Brutta storia, lo dicevamo. Perché il dodicenne offeso nell’orgoglio avrebbe poi eseguito per davvero quell’ordine, colpendo il suo coetaneo al volto, una e più volte. Bruttissima sì, ma non finisce qui. A un certo punto, infatti, la giovane vittima riesce a divincolarsi e ad abbozzare una fuga, ma il cinquantenne lo afferra nuovamente e lo riporta al cospetto del figlio, incitandolo a colpirlo ancora. Dopo aver ricevuto la seconda passata di botte il malcapitato riesce a darsela a gambe, si infila nei vicoli del paesino, bussa a una porta qualunque in cerca d’aiuto e trova infine riparo. Anche i quattro amichetti rimasti sul posto, testimoni silenziosi della scena, si disperdono e contattano i rispettivi genitori. In poche ore, la notizia fa il giro del piccolo centro casalino: la comunità è sconvolta, nessuno avrebbe mai immaginato che la violenza potesse esplodere così improvvisa, diventando addirittura sopraffazione.
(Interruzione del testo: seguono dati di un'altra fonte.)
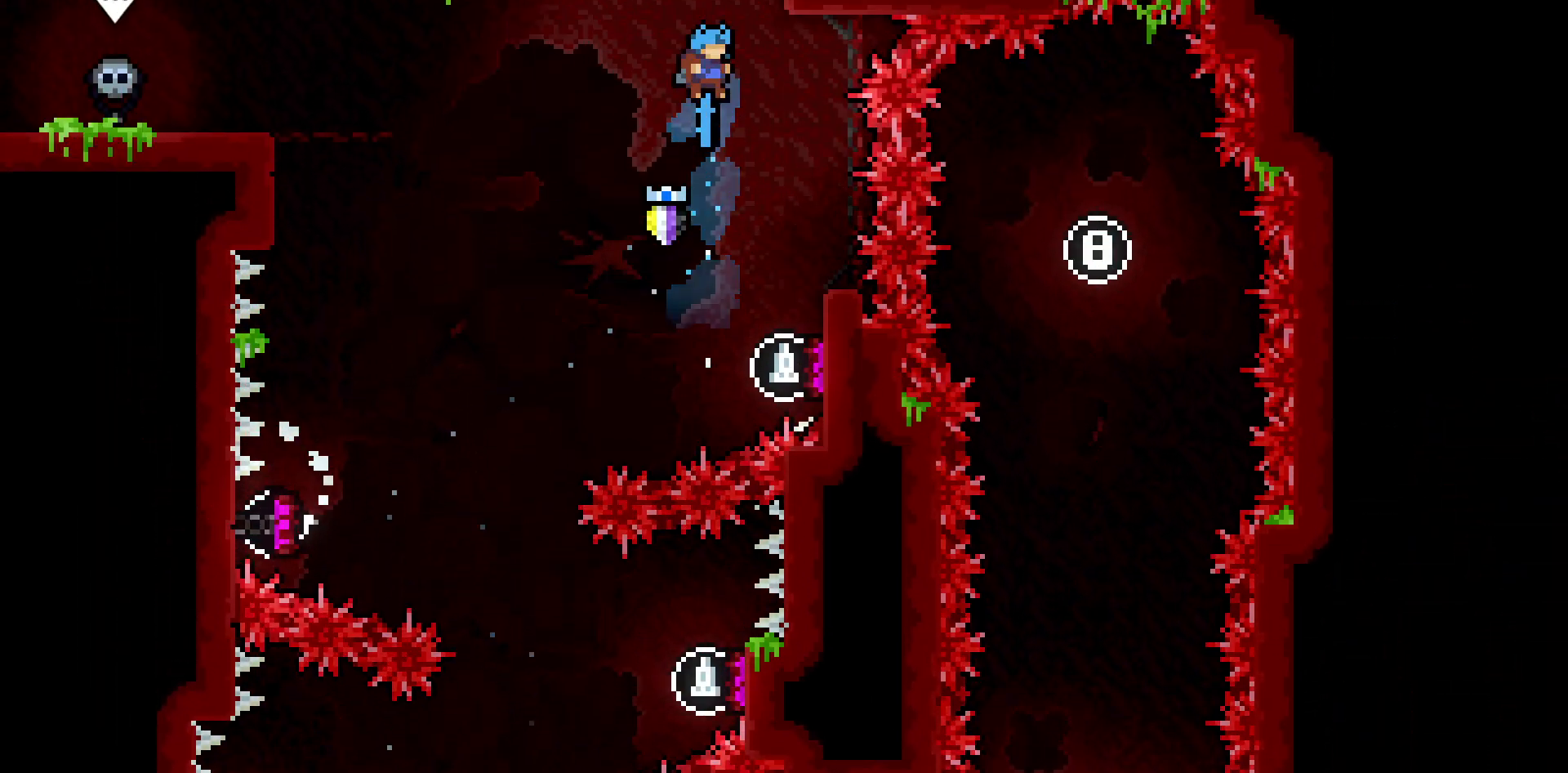
{"keys": ["grab"], "events": [[83, "right", "down"], [267, "grab", "down"], [317, "right", "up"]]}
Il ragazzino viene portato in ospedale, ha la faccia dolorante e i medici gli daranno poi otto giorni di prognosi. “Mi hanno picchiato”, in un primo momento sintetizza così la disavventura in cui è incappato, ma con il passare delle ore la sua lingua si scioglie e diventa molto più prodigo di dettagli. A quel punto i suoi familiari decidono di passare all’azione, e affidandosi all’avvocato Giuseppe Lanzino, presentano una denuncia in Procura, non a carico del ragazzino (minore di quattordici anni, dunque, non perseguibile), bensì contro i suoi genitori, tutti e due.
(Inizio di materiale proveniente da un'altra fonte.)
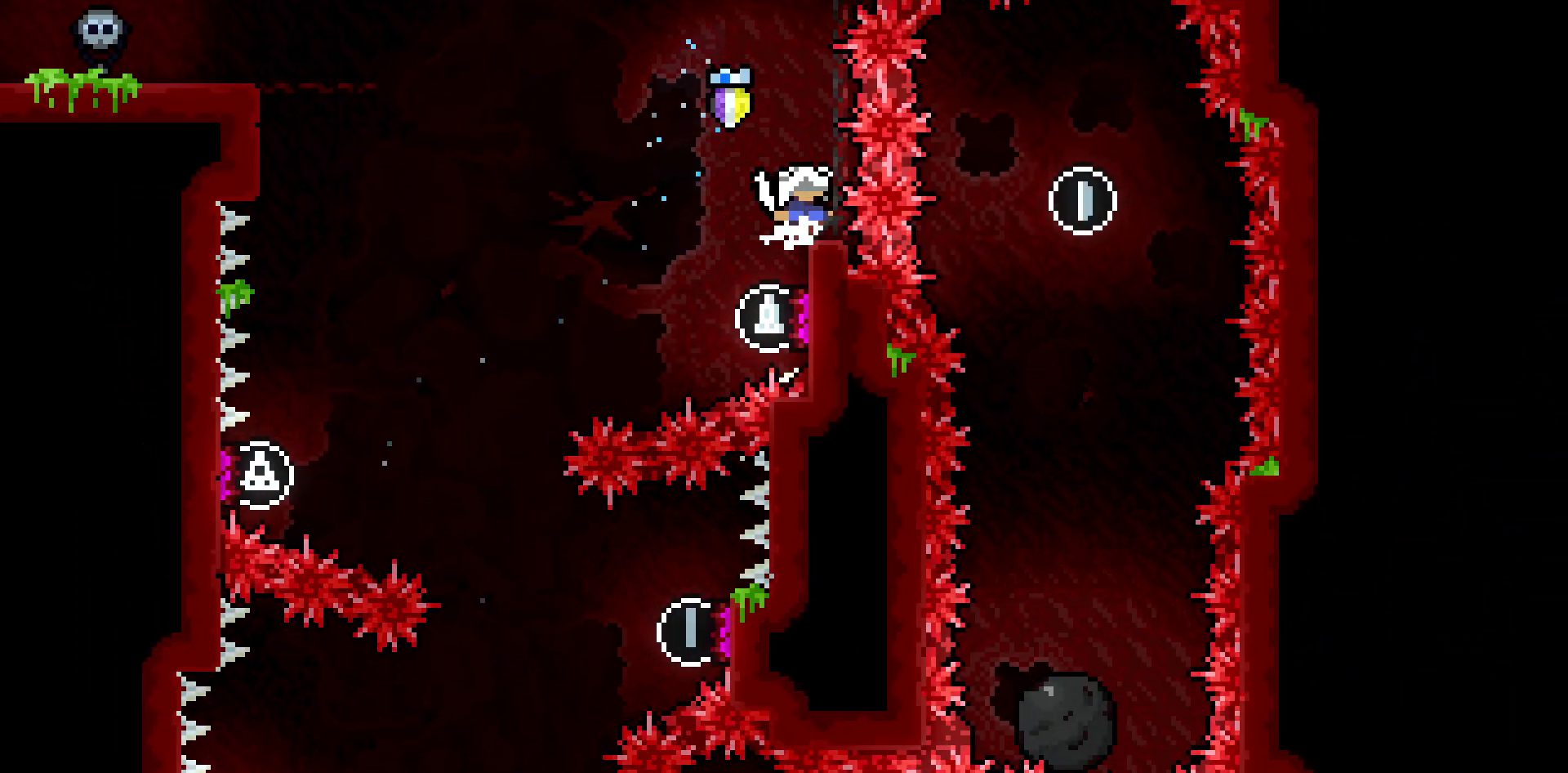
{"keys": [], "events": [[333, "grab", "up"]]}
Nella querela, infatti, si chiede di valutare anche la condotta della moglie che, stando al racconto della parte offesa, non ha preso parte all’aggressione, ma inveiva contro di lui mentre gli “uomini” della famiglia passavano alle vie di fatto. Il pallino passa ora all’ufficio di Mario Spagnuolo chiamato ad approfondire fatti e circostanze, nella speranza che ci sia ancora spazio per un lieto fine. Nessuno dovrebbe mai dire a un padre come educare il proprio figlio, ma qualora i fatti fossero andati davvero così come li racconta quel ragazzino, un ripensamento da parte degli adulti coinvolti in questa vicenda sarebbe più che auspicabile.